Libyan Fighters Say They've Captured Smuggling Hub of Sabratha
(Bloomberg) -- An alliance of Libyan fighters said it took the coastal city of Sabratha after three weeks of deadly clashes with a rival militia, highlighting the increasingly fractured landscape of the North African oil producer.
The alliance, known as the Anti-ISIS Military Operation Room, since mid-September has been battling the Martyr Anas al-Dabashi Brigade in Sabratha, which lies 70 kilometers west of Tripoli and is a major smuggling hub of people and goods. At least 39 people have been killed, while some 3,000 others have fled the area, according to local health officials.
“The behavior of the brigade was unbearable and led to insecurity in the city,” Saleh Graisia, an alliance spokesman, said by phone. “Our forces have expanded their control over the city, and now are dealing with small pockets of resistance.”
Both the Operation Room and the Dabashi brigade are affiliated with the Government of National Accord of United Nations-backed Prime Minister Fayez al-Serraj, according to Graisia. He denied reports the alliance is loyal to the eastern-based Field Marshal Khalifa Haftar, an opponent of Serraj’s administration.
The Dabashi brigade was involved in migrant smuggling until this summer when its leader, Ahmed al-Dabashi, forged a deal with the GNA to block illegal departures in return for protection from prosecution and jobs in the security forces. Dabashi this week discussed his activities in an interview with the local 218 TV.
Mohamed al-Shibani, an analyst based in the western city of Misrata, said some smugglers whose business were affected after Dabashi agreed to the amnesty were among the Operation Room fighters. It’s very dangerous “to give those gangs any legitimacy,” he said. “Human trafficking hubs will turn into strategic points of power like oil terminal in the east, and whomever controls them with have a say in Libyan politics.”
The vast majority of African migrants trying to reach Europe by boat have passed through Libya, departing from Sabratha as well as nearby Qarabulli and Zuwara.
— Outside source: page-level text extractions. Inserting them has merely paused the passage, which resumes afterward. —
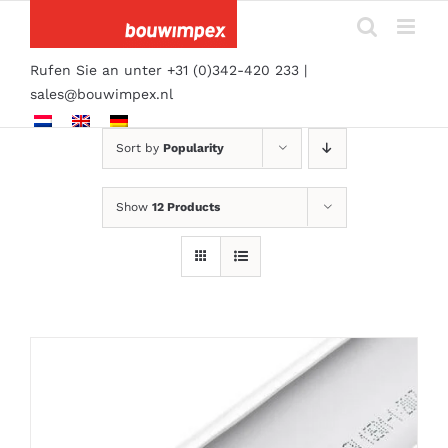
Skip
to
content
Rufen Sie an unter +31 (0)342-420 233 |
sales@bouwimpex.nl
Sort by
Popularity
Show
12 Products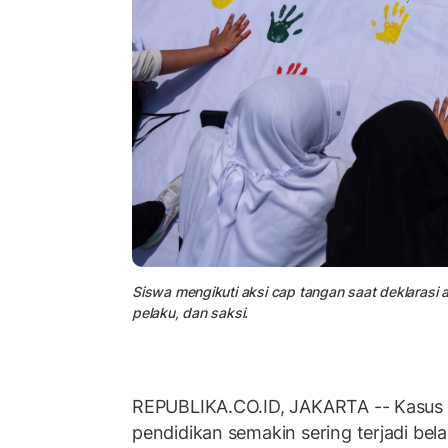
Siswa mengikuti aksi cap tangan saat deklarasi a
pelaku, dan saksi.
REPUBLIKA.CO.ID, JAKARTA -- Kasus
pendidikan semakin sering terjadi bela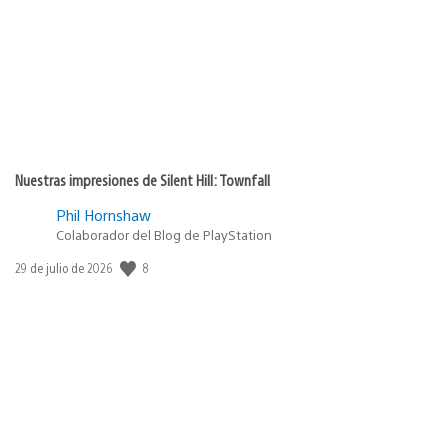
publicación:
Nuestras impresiones de Silent Hill: Townfall
Phil Hornshaw
Colaborador del Blog de PlayStation
Fecha
8
29 de julio de 2026
de
publicación: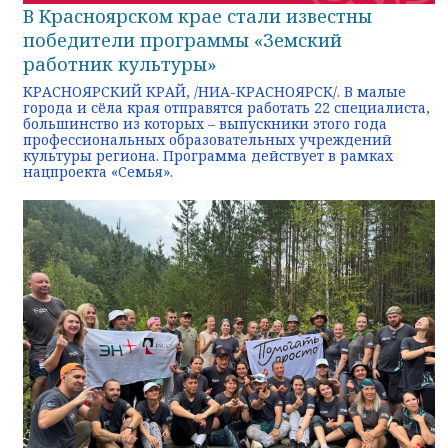
В Красноярском крае стали известны
победители программы «Земский
работник культуры»
КРАСНОЯРСКИЙ КРАЙ, /НИА-КРАСНОЯРСК/. В малые
города и сёла края отправятся работать 22 специалиста,
большинство из которых – выпускники этого года
профессиональных образовательных учреждений
культуры региона. Программа действует в рамках
нацпроекта «Семья».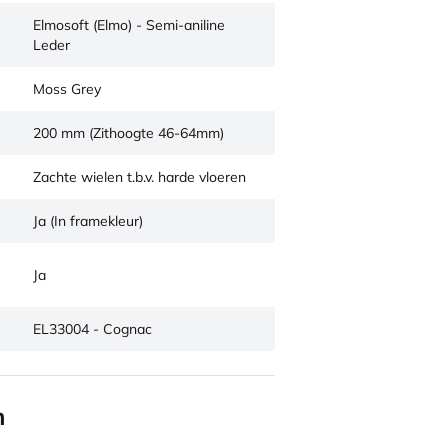
Elmosoft (Elmo) - Semi-aniline
Leder
Moss Grey
200 mm (Zithoogte 46-64mm)
Zachte wielen t.b.v. harde vloeren
Ja (In framekleur)
Ja
EL33004 - Cognac
n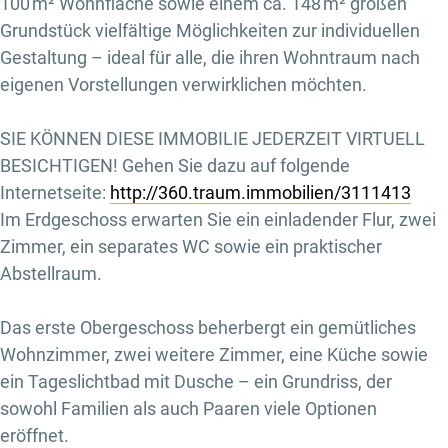
100 m² Wohnfläche sowie einem ca. 148 m² großen
Grundstück vielfältige Möglichkeiten zur individuellen
Gestaltung – ideal für alle, die ihren Wohntraum nach
eigenen Vorstellungen verwirklichen möchten.
SIE KÖNNEN DIESE IMMOBILIE JEDERZEIT VIRTUELL
BESICHTIGEN! Gehen Sie dazu auf folgende
Internetseite:
http://360.traum.immobilien/3111413
Im Erdgeschoss erwarten Sie ein einladender Flur, zwei
Zimmer, ein separates WC sowie ein praktischer
Abstellraum.
Das erste Obergeschoss beherbergt ein gemütliches
Wohnzimmer, zwei weitere Zimmer, eine Küche sowie
ein Tageslichtbad mit Dusche – ein Grundriss, der
sowohl Familien als auch Paaren viele Optionen
eröffnet.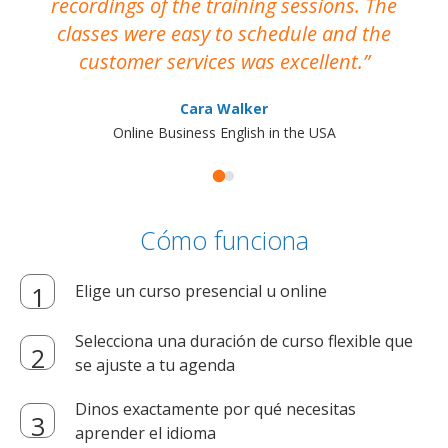
recordings of the training sessions. The
ac
classes were easy to schedule and the
customer services was excellent.
Cara Walker
Online Business English in the USA
Cómo funciona
Elige un curso presencial u online
Selecciona una duración de curso flexible que
se ajuste a tu agenda
Dinos exactamente por qué necesitas
aprender el idioma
The number of crossings dropped in July, which observers say is a result of efforts by Libya’s European Union-trained coastguard and the Dabashi brigade’s new policy.
The clashes erupted on Sept. 17 after gunmen from the Dabashi brigade killed two Operation Room fighters at one of the city’s checkpoints. As the fighting raged, set Dabashi fire to his house before fleeing the city and heading west on Friday, Graisia, the Operation Room spokesman said.